The closed state means that everything works normally and nothing extraordinary happens. Each call through the circuit breaker is forwarded to its destination. If a call fails, then the circuit breaker remembers it. Once the number of errors exceeds a threshold, the circuit breaker opens the circuit. It means that subsequent calls finish fast and don’t reach the destination. We have to involve system stakeholders to let them decide what finishing fast means. The most commonly used options are:

Fail fast
Return the last good response from the cache
Call a secondary service when the primary is not available

A circuit breaker has to be closed eventually. Commonly used strategy is to switch into the half-open state after a suitable amount of time. It means that some calls are forwarded to its destination. If they succeed the circuit breaker goes into the closed state, otherwise it goes into the open state.

We may wonder what is the answer to the question: “When the circuit breaker should go from open into the closed state?”. Ideally, it should measure fault density. One strategy is to use the aforementioned Leaky Buckets design pattern.

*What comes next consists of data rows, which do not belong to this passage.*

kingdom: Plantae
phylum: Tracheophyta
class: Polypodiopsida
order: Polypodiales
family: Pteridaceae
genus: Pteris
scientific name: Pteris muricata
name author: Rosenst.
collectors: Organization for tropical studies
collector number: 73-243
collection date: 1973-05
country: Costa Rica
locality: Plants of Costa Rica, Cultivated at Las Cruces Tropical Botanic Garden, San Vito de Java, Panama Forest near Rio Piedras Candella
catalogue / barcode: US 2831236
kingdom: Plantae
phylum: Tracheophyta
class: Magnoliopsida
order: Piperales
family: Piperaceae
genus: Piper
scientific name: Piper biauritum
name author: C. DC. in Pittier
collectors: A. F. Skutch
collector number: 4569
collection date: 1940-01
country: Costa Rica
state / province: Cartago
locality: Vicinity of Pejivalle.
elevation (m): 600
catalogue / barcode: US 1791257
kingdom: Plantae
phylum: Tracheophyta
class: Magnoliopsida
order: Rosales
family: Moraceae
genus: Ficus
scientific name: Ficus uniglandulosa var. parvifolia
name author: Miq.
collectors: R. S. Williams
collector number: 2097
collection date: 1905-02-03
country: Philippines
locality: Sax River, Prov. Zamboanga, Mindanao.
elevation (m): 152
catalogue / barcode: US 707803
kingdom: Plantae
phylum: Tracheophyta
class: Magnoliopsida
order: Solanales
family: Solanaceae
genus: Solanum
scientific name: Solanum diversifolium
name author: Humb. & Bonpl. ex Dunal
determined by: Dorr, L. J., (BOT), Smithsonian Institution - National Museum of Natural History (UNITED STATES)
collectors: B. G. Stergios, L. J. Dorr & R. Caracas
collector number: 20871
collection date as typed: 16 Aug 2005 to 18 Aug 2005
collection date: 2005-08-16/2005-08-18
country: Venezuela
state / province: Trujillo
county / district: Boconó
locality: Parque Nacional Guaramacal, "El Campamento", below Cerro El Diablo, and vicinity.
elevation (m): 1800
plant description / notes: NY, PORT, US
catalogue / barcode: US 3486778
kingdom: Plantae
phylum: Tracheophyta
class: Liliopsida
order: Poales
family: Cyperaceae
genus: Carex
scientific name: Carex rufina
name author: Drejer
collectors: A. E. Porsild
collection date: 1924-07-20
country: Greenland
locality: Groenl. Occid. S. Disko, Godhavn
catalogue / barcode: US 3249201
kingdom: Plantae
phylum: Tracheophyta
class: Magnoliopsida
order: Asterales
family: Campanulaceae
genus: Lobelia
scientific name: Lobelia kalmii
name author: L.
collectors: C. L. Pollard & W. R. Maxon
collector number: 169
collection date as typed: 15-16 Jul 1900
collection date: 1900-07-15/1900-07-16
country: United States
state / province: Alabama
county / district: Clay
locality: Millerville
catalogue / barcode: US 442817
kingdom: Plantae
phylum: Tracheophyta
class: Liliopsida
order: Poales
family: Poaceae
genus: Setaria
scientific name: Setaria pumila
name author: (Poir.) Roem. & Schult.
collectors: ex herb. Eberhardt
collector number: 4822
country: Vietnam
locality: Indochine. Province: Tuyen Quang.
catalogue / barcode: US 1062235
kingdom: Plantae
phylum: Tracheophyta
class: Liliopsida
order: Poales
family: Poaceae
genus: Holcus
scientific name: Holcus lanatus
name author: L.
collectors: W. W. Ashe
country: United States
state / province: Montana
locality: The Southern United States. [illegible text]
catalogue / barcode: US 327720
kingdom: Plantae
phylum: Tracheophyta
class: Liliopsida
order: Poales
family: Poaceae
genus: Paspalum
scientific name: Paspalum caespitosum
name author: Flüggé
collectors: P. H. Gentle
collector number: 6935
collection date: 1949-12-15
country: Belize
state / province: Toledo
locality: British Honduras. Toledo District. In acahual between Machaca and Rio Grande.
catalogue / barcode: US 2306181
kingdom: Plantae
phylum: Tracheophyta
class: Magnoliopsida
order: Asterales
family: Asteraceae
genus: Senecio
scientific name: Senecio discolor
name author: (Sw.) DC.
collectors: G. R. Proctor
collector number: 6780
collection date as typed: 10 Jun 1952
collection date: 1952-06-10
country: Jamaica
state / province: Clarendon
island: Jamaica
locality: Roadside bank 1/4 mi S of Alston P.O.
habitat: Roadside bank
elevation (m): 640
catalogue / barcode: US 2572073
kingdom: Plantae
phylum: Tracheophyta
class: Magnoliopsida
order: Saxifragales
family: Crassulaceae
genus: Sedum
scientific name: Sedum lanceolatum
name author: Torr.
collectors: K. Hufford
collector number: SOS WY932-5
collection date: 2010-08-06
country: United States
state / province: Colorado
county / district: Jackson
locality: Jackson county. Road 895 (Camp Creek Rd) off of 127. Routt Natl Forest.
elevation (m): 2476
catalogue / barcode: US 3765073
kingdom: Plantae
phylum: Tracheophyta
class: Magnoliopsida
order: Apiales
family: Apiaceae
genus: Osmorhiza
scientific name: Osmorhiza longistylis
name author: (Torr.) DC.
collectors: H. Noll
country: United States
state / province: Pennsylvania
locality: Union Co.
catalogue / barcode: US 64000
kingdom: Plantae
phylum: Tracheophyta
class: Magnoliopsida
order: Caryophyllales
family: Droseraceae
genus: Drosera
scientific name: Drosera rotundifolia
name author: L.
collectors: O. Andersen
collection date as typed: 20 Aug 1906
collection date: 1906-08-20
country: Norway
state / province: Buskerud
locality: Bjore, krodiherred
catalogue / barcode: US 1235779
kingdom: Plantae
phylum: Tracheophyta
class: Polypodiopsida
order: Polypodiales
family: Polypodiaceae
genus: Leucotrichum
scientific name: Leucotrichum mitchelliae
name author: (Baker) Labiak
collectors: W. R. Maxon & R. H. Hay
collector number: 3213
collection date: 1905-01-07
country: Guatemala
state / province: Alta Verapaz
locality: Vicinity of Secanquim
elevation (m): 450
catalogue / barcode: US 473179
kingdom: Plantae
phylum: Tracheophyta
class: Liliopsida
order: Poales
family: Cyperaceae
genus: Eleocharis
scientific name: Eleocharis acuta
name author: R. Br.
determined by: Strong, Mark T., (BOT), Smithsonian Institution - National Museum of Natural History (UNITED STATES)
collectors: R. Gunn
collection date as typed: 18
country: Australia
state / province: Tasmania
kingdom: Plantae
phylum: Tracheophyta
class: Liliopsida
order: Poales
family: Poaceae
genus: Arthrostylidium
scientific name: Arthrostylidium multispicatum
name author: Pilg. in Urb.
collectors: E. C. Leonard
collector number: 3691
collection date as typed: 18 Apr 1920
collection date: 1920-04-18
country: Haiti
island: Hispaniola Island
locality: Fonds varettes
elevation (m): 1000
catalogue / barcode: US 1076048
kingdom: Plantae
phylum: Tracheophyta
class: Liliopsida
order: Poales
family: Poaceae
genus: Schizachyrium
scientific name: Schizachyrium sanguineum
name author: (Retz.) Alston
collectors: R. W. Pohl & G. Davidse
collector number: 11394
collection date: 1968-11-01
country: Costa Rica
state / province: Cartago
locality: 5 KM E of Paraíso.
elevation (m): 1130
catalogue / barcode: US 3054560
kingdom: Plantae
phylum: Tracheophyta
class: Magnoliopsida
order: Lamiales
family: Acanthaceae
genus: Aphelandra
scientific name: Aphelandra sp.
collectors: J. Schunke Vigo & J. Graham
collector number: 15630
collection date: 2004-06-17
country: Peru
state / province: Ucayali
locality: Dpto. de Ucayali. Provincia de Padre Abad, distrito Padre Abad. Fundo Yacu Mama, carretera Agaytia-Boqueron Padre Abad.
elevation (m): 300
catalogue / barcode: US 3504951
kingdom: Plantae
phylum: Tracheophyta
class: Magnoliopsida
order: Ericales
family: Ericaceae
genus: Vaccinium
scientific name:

Circuit Breakers and Timeouts play very well together. If we get a timeout exception it means that we wait too long and it does not make sense to wait longer. If we suspect that subsequent requests will also fail it’s pointless to wait and lease resources from pools (like threads and connections) for such a long time. It’s better to give up and fail immediately.

Referring to the case studies, the introduction of circuit breakers mitigated a problem of unstable Feature Toggles Management Service mentioned in the “Case 3”. The solution was to add a proxy wrapping the client of the unreliable service. The proxy was a circuit breaker. After a successful call to the downstream service it stored the result in an internal cache. After an unsuccessful call to the downstream service, or when the circuit breaker was open (for example because of recurrent timeouts), it immediately returned the value previously stored in the cache. Our goal was to stop propagation of errors, and to decrease response times, when the downstream service has some problems.

Bulkheads

Bulkheads is a word that derives from ship construction. It stands for partitions dividing watertight compartments that can contain water in case of a leak. They prevent flooding the whole hull. Using the same technique in computer programs we can protect the whole system from failure by sacrificing only a single piece.

Examples:

Four servers running a service. Even when one instance suddenly stops, the other can handle the traffic.
Running a service across regions or data centers. Even when one region or data center becomes unavailable, the service works in others.
Having separate connection pools for different types of problems. Even when a less critical administrative job saturates its own pool does not have any impact on critical customer requests. If we had had exclusive connection pools in our system I wouldn’t have to mention the “Case 2”.

Summary

We were too optimistic, and we unintentionally ignored the fact that networks are unreliable. Now, we know that we were wrong, and it was a valuable lesson for us. Unfortunately, there was a cost that we had to incur. It’s always better to learn from the mistakes of others. After reading the article, you have a chance to learn from our mistakes.

My wish is to encourage you to use these patterns wisely. Every time you consider the usage of any pattern, you have to think about pros and cons. Everything depends on the case. That’s why I don’t have recipes ready for you, but you can use the case studies to find analogies and be inspired. It’s crucial to be open minded, whatever you do!